有陆玑陪在身边,梅忍冬仿佛安心了许多,也坚强忍耐了许多,纵使额头如雨淋,也不再像之前那样嚎啕哭喊。
一个时辰后,天色都晚了,宫里都点起灯来,太医们才陆陆续续地去向赵治寅回话、告退。
梅忍冬累得睡着了,脸上还挂着泪。陆玑心疼地用绢子替她擦去。
这傻丫头,一定连自己什么时候怀了孕都不知道。

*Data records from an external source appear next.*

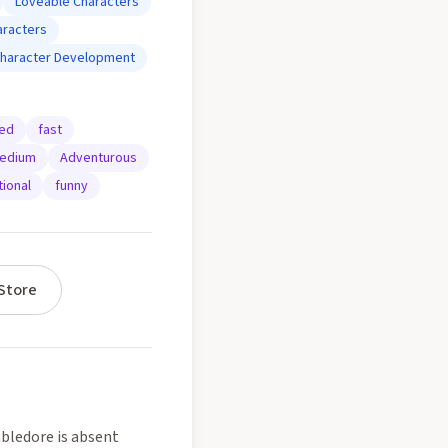
Loveable Characters
aracters
haracter Development
ted
fast
edium
Adventurous
ional
funny
Store
bledore is absent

难怪这两天老是弄些蜜饯酸梅子来吃,自己竟然也没有想到。
她有些自责。
“还没有看够?”
陆玑听到赵治寅的声音,也没抬头没理他。
赵治寅在她身边坐下,才看见她一双通红的泪眼。
陆玑有些生气,生自己的气,也生赵治寅的气,还生梅忍冬的气。
女人没事给男人生什么孩子呢?
忽然,赵治寅把手放在陆玑握着梅忍冬的手上。
陆玑心里微微一惊,脸上却不动声色,手瞬时僵了一僵,就顺从地缩在了他的大手里。
赵治寅似乎感觉到她的躲闪,便把手略微松了一松。
陆玑暗暗松了口气,偷偷瞥了一眼,却看见赵治寅正看向自己,眼神中多了一些不解和清冷。
陆玑回头,装作什么也没有发生似的。
两人就这样默默地守了梅忍冬一会儿。
陆玑想,他倒还有些深情。
梅忍冬这胎来得突然,去得也奇怪,还得回头问问甘饴。
福清进来向两人行了礼,垂首禀报道:“皇上,萧夫人来了。”
“萧夫人?”赵治寅皱皱眉头,似乎有些恋恋不舍的神情,也不知道是为了梅忍冬,还是为了陆玑。
惊愕之后,又看了看她们俩,才说道,“朕马上来。”
福清把头更低了下去,“回皇上,萧夫人说不用叫皇上来,她就在慈宁宫,只叫陆小主前去即可。”
“要见她?”赵治寅有些奇怪地打量着陆玑,不明所以。
陆玑也很奇怪,萧夫人是谁?看赵治寅的样子,似乎在他面前也是很受尊敬的人,应该也不常到宫里来,怎么会突然要见她?还是在太后宫里?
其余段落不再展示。